A proper scoring measure for ordinal data (i.e. takes probabilities and the order of the 3 outcomes into account) is the Ranked Probability Score (RPS), introduced by Constantinou & Fenton, 2012. Predictaball’s current RPS across all 4 leagues is 0.193, which may be directly less interpretable than accuracy (essentially a lower value is better) but provides more information about the forecasting ability of the model.
The RPS and accuracies for Predictaball are displayed in the table below, along with those for William Hill as a comparison. It shows several trends, firstly, that there is a certain amount of variation between the leagues’ predictability, which I’ve identified before (here and here). La Liga and the Bundesliga are a lot less easy to forecast than the Premier League and Serie A, both by Predictaball and William Hill (and have lower accuracies too). However, this highlights another interesting result, that RPS and accuracy aren’t necessarily well correlated. The RPS for the Bundesliga is very similar to that of La Liga for both models, yet its accuracies are far lower than La Liga’s.
Finally, it shows that my model is less accurate than that used by William Hill. However, I’d expect that to be the case, given that my model is a very simple model that only uses the team’s Elo rating (which is solely based on match results), rather than including any finer detail, such as xG, injuries, and other factors, which I’d fully expect to be included in a model used by William Hill in order to maintain their edge over punters who are starting to use their own models to influence their betting (such as Predictaball).

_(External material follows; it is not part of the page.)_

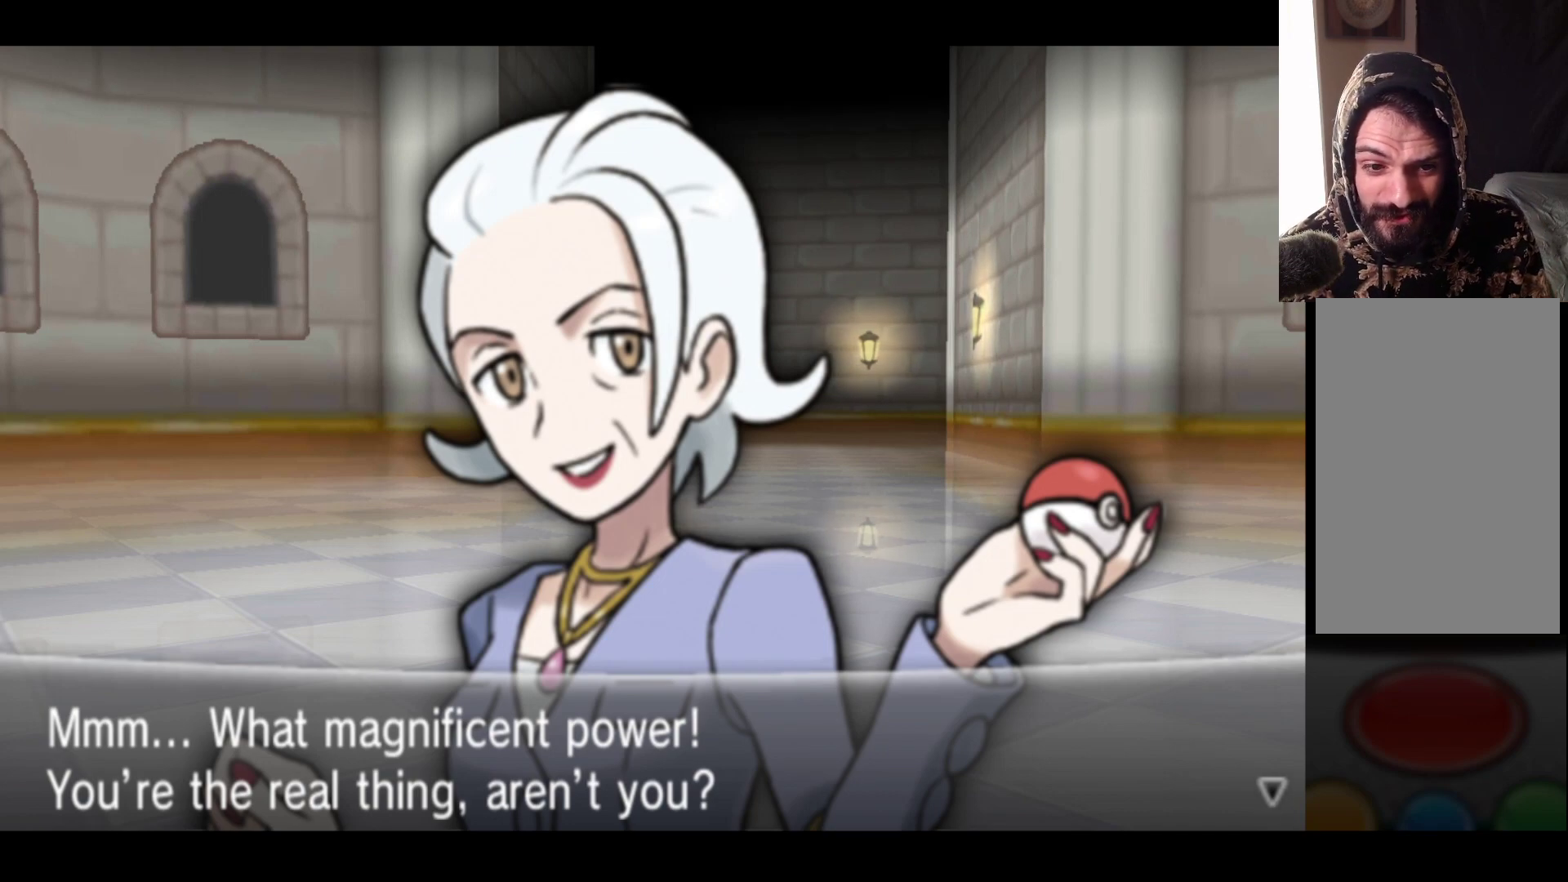
{"buttons": [], "left_stick": "center", "right_stick": "center", "events": [[217, "A", "up"]]}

|League||Predictaball||William Hill||Predictaball||William Hill|
Comparison with 35 other models
A user on Twitter by the name of Alex B has very kindly collated the results of 35 Premier League forecasting models and keeps a running total. See his page here where he discusses the setup, and find the current standings here. Also note his fantastic cartoonifed drawing of my profile photo!
As of matchday 20, Predictaball is tenth out of 35 models with an RPS of 0.1775 (note this is different to the value above as Alex starting collecting predictions from matchday 9). I’m very happy with this result, as again I’m using a very straight forward model that is solely based on match results and doesn’t include any of the metrics that are now widely available, such as expected goals (xG). I also don’t include any player-level information. In future, and I’ll discuss this at the end of the post, I’d definitely like to tweak my model to improve a few steps up the ladder.
In the Elo mid-season review I posted a table comparing a team’s current standing to their Elo ranking in order to identify over and under-performing teams. In this post I’ll do something similar with a slightly different technique: I’ll calculate the expected points for each team by simulating the expected outcome from Predictaball’s forecasts for each game (I used a thousand simulations). I’ll then compare these expected points to those obtained from an xG model that Simon Gleave has developed and displayed on Twitter. I believe the expected points based from this model are not pre-match forecasts (prospective estimates), but rather retrospectively assigning 3 points each game to the team that had the higheset expected goals score.
The resultant table is below and shows a lot of information! Where the expected points differs from the actual by at least 3, the value is coloured in either green (team has more points than expected, team is over-performing), or red (team has fewer points than predicted, team is under-performing).
NB: It is important to note that the two models here are not directly comparable: an over-performing team as highlighted by Predictaball is one that is winning games against teams that are higher rated, while an over-performing team in terms of xG is one that is winning games despite having poorer scoring opportunities during the match.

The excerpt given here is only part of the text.